■ EXERCISE INSTRUCTIONS:
1 - According to the guidance on cardiac imaging in children with cancer, how often is cardiac surveillance recommended for high-risk patients after treatment ends?
2 - From the guidance on cardiac imaging in children with cancer, reproduce word for word the passage starting at "Echocardiographic Evaluation of" and ending at "on LV size.".

┌─ TEXT UNDER STUDY

Multimodality Imaging for Cardiac Surveillance of Cancer Treatment in Children

Publication Date: December 1, 2023
Last Updated: December 6, 2023


  • During cancer treatment inclusive of cardiotoxic medications, echocardiographic screening for early detection of subclinical cardiac dysfunction is recommended. The frequency of screening will depend on doses used and other coexisting risk factors.
  • Current criteria for defining early cardiac dysfunction are based on decreased FS or EF that have been poorly validated in prospective studies. Withholding cancer treatment requires multidisciplinary decision-making and must be made cautiously.
  • After completion of treatment, cardiac surveillance is recommended at least every 2 years for high-risk and every 5 years for moderate-risk patients. The cost-benefit for low-risk patients is questionable, and evidence-based recommendations for cardiac surveillance after novel treatments have not been established.

Echocardiographic Evaluation of Children With Cancer

Assessing LV Size and Function

Assessing LV Dimensions, Volumes, and Mass

  • Serial assessment of LV chamber size and wall thickness must be included when evaluating children with cancer before, during, and after treatment.
  • Linear dimensions of the LV cavity, interventricular septum, and posterior wall can be measured either by M-mode echocardiography or by 2D echocardiography. Consistency in the method used for measuring linear dimensions is crucial for interpreting serial changes. The measurements should be corrected for body size, and Z scores should be included in the reports.
  • Left ventricle volume and mass measured by 2D echocardiography using the method of disks or the area-length method can provide additional and more detailed information on LV size.

└─
┌─ DATASET EXCERPTS

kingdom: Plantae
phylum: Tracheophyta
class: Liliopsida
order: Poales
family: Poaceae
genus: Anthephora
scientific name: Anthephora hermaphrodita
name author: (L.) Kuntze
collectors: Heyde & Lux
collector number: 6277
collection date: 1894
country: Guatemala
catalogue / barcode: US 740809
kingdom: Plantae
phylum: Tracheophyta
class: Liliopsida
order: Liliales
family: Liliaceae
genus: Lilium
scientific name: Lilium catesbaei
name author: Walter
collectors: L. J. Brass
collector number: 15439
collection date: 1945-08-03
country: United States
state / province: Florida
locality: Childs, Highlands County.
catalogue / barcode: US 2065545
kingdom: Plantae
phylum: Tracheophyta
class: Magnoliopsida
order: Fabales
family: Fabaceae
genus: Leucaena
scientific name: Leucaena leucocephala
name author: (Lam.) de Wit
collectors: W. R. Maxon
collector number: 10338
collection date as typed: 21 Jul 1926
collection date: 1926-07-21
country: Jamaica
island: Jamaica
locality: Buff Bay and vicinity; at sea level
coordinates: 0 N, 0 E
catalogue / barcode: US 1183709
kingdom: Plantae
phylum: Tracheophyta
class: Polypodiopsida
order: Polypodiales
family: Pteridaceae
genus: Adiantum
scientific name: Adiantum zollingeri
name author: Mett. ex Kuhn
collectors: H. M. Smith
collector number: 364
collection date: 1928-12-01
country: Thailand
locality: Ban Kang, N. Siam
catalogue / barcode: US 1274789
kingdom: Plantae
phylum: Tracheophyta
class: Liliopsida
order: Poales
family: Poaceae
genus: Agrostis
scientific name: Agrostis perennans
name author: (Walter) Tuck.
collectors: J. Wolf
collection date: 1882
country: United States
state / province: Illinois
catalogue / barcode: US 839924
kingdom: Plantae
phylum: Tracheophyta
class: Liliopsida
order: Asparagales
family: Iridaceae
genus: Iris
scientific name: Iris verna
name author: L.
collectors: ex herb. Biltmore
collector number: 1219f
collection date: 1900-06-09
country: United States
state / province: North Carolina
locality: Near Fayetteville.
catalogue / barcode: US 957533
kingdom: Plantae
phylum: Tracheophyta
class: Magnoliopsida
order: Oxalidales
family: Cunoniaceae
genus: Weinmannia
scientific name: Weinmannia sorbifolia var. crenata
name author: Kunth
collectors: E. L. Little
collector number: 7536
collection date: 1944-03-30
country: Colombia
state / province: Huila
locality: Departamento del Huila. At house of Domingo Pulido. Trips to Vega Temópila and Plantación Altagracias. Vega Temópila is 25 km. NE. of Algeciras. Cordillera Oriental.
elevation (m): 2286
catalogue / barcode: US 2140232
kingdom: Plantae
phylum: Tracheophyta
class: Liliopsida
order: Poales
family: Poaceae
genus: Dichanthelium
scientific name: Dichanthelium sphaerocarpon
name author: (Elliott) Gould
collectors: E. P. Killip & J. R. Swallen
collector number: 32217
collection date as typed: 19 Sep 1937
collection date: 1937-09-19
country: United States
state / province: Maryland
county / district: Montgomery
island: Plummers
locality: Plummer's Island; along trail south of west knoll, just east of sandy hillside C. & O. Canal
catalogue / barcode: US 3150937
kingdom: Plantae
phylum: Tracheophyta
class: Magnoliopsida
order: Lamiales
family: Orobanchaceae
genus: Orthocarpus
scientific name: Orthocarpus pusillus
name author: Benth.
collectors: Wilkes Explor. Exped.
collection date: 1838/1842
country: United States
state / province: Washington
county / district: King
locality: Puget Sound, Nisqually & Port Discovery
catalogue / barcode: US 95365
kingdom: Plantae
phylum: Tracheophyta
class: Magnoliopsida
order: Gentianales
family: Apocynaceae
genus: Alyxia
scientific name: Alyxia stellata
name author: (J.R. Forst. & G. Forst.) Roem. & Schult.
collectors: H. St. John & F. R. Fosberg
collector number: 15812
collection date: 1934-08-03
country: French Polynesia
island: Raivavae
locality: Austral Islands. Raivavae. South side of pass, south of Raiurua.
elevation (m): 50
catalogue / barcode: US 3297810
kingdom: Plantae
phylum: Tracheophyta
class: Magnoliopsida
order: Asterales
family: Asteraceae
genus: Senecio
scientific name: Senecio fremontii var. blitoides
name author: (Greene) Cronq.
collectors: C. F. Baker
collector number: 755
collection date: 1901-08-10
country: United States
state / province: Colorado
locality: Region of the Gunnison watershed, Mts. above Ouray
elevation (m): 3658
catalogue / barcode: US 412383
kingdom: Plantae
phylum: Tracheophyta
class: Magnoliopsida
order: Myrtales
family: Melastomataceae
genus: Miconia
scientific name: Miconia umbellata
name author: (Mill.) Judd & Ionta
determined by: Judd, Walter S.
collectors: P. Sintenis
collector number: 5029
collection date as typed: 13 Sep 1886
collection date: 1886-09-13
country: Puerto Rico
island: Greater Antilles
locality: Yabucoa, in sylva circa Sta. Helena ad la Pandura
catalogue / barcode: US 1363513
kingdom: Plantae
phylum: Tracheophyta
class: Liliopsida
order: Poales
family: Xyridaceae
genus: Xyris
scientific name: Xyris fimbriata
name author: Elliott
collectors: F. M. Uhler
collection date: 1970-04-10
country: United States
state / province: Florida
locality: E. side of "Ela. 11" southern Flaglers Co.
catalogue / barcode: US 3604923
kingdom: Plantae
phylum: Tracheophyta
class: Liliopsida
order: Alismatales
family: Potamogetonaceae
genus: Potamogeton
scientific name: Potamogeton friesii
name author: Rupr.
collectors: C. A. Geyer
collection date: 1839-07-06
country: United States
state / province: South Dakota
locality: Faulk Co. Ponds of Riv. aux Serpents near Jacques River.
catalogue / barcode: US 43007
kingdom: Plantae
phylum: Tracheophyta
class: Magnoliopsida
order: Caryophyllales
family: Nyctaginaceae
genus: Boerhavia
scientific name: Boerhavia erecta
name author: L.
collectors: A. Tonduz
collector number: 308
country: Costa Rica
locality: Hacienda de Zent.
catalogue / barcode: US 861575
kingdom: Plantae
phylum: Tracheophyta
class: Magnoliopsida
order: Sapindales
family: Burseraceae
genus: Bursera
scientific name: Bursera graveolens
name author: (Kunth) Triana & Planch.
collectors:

└─

■ SOLUTIONS FOR EACH TASK:
1 - At least every 2 years.

2 -
Echocardiographic Evaluation of Children With Cancer

Assessing LV Size and Function

Assessing LV Dimensions, Volumes, and Mass

  • Serial assessment of LV chamber size and wall thickness must be included when evaluating children with cancer before, during, and after treatment.
  • Linear dimensions of the LV cavity, interventricular septum, and posterior wall can be measured either by M-mode echocardiography or by 2D echocardiography. Consistency in the method used for measuring linear dimensions is crucial for interpreting serial changes. The measurements should be corrected for body size, and Z scores should be included in the reports.
  • Left ventricle volume and mass measured by 2D echocardiography using the method of disks or the area-length method can provide additional and more detailed information on LV size.